# Army.ca Town Hall



## Mike Bobbitt (5 Jul 2016)

Folks,

I'd like to run a Town Hall session in a few weeks, where we bring together Staff and users to discuss a variety of topics related to the site. The aim is to reinforce what we are doing right, brainstorm solutions on areas where we can do better, and generally exchange feedback and ideas. The format may be voice/video or simply text chat, depending on the level of interest and a few "tech" factors.

A proposed agenda:

Introduction / Greetings
Review of current situation
Future plans
Areas for improvement
Open discussion
Wrap-up

I would anticipate it would run 1900-2030 or so, and have added a few possible dates as a poll. Please take a moment to vote if you are interested in attending, with your preferred date(s). Please also feel free to propose agenda items if you think there are specific areas we can have a focused discussion.


Cheers
Mike


----------



## brihard (5 Jul 2016)

Which time zone would that be?


----------



## RocketRichard (5 Jul 2016)

Mike Bobbitt said:
			
		

> Folks,
> 
> I'd like to run a Town Hall session in a few weeks, where we bring together Staff and users to discuss a variety of topics related to the site. The aim is to reinforce what we are doing right, brainstorm solutions on areas where we can do better, and generally exchange feedback and ideas. The format may be voice/video or simply text chat, depending on the level of interest and a few "tech" factors.
> 
> ...


Love to participate but will be on course then. 
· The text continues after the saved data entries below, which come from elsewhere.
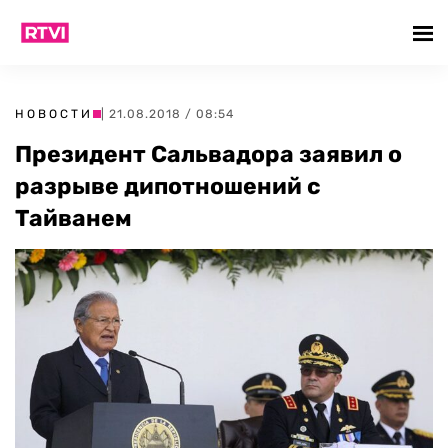
НОВОСТИ
| 21.08.2018 / 08:54
Президент Сальвадора заявил о
разрыве дипотношений с
Тайванем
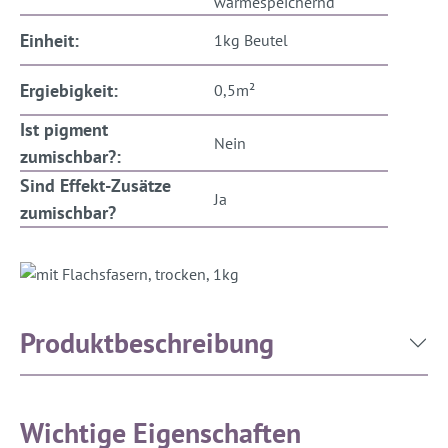
wärmespeichernd
Einheit:
1kg Beutel
Ergiebigkeit:
0,5m²
Ist pigment
Nein
zumischbar?:
Sind Effekt-Zusätze
Ja
zumischbar?
Produktbeschreibung
Wichtige Eigenschaften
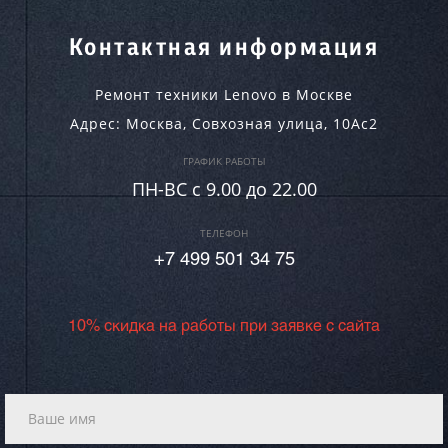
Контактная информация
Ремонт техники Lenovo в Москве
Адрес:
Москва
,
Совхозная улица, 10Ас2
ГРАФИК РАБОТЫ
ПН-ВC c 9.00 до 22.00
ТЕЛЕФОН
+7 499 501 34 75
10% скидка на работы при заявке с сайта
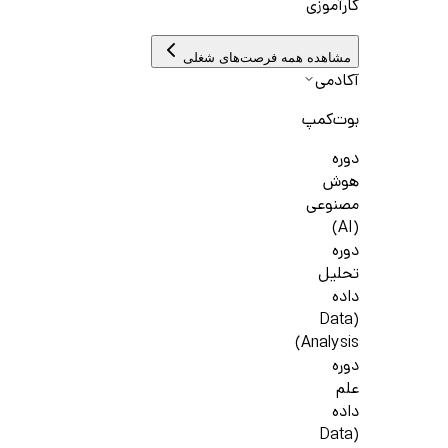
کارآموزی
مشاهده همه فرصت‌های شغلی
آکادمی
بوت‌کمپ
دوره
هوش
مصنوعی
(AI)
دوره
تحلیل
داده
(Data
Analysis)
دوره
علم
داده
(Data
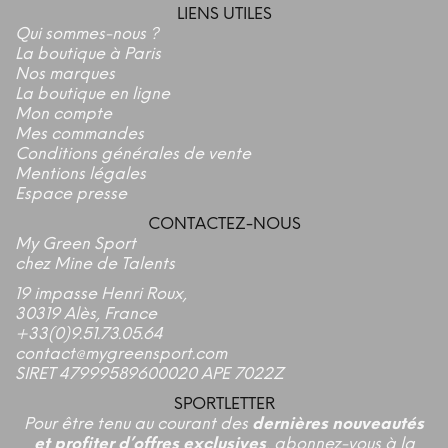
LIENS UTILES
Qui sommes-nous ?
La boutique à Paris
Nos marques
La boutique en ligne
Mon compte
Mes commandes
Conditions générales de vente
Mentions légales
Espace presse
CONTACTEZ-NOUS
My Green Sport
chez Mine de Talents
19 impasse Henri Roux,
30319 Alès, France
+33(0)9.51.73.05.64
contact@mygreensport.com
SIRET 47999589600020 APE 7022Z
SPORTLETTER
Pour être tenu au courant des
dernières nouveautés
et profiter d’offres exclusives
, abonnez-vous à la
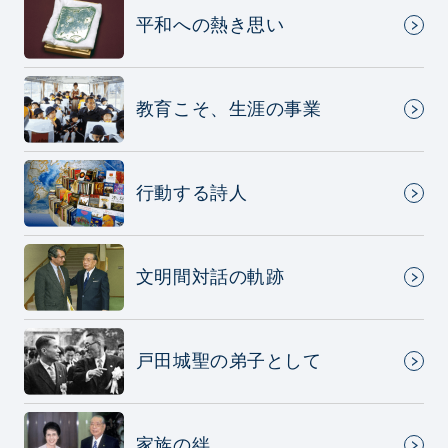
平和への熱き思い
教育こそ、生涯の事業
行動する詩人
文明間対話の軌跡
戸田城聖の弟子として
家族の絆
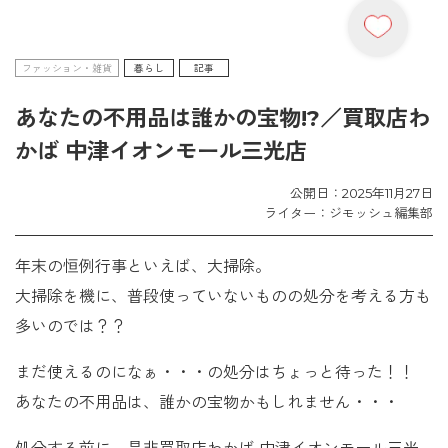
ファッション・雑貨
暮らし
記事
あなたの不用品は誰かの宝物!?／買取店わ
かば 中津イオンモール三光店
公開日：2025年11月27日
ライター：ジモッシュ編集部
年末の恒例行事といえば、大掃除。
大掃除を機に、普段使っていないものの処分を考える方も
多いのでは？？
まだ使えるのになぁ・・・の処分はちょっと待った！！
あなたの不用品は、誰かの宝物かもしれません・・・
Sent from my iPhone using Tapatalk


----------



## Mike Bobbitt (6 Jul 2016)

Brihard said:
			
		

> Which time zone would that be?



Great question, I was thinking in Eastern TZ.


----------



## runormal (10 Jul 2016)

Hey mike do you mean Thursday August 4th? Right now you have Thursday the 7th.

Cheers


----------



## marinemech (10 Jul 2016)

runormal said:
			
		

> Hey mike do you mean Thursday August 4th? Right now you have Thursday the 7th.
> 
> Cheers


Mike has access to a flux capacitor and will make the 7th be a thursday somehow


----------



## da1root (22 Jul 2016)

Thursday's normally are no good for me (TGIT at the mess and all); but any of the other dates seem doable should you want me involved


----------



## ModlrMike (22 Jul 2016)

Tuesday, Aug 2nd is good for me, depending on the timing. Negative on all the other dates.


----------



## Edward Campbell (22 Jul 2016)

ModlrMike said:
			
		

> Tuesday, Aug 2nd is good for me, depending on the timing. Negative on all the other dates.




Works for me, too, Mike, and ModlrMike is someone whose opinions I would like to hear.


----------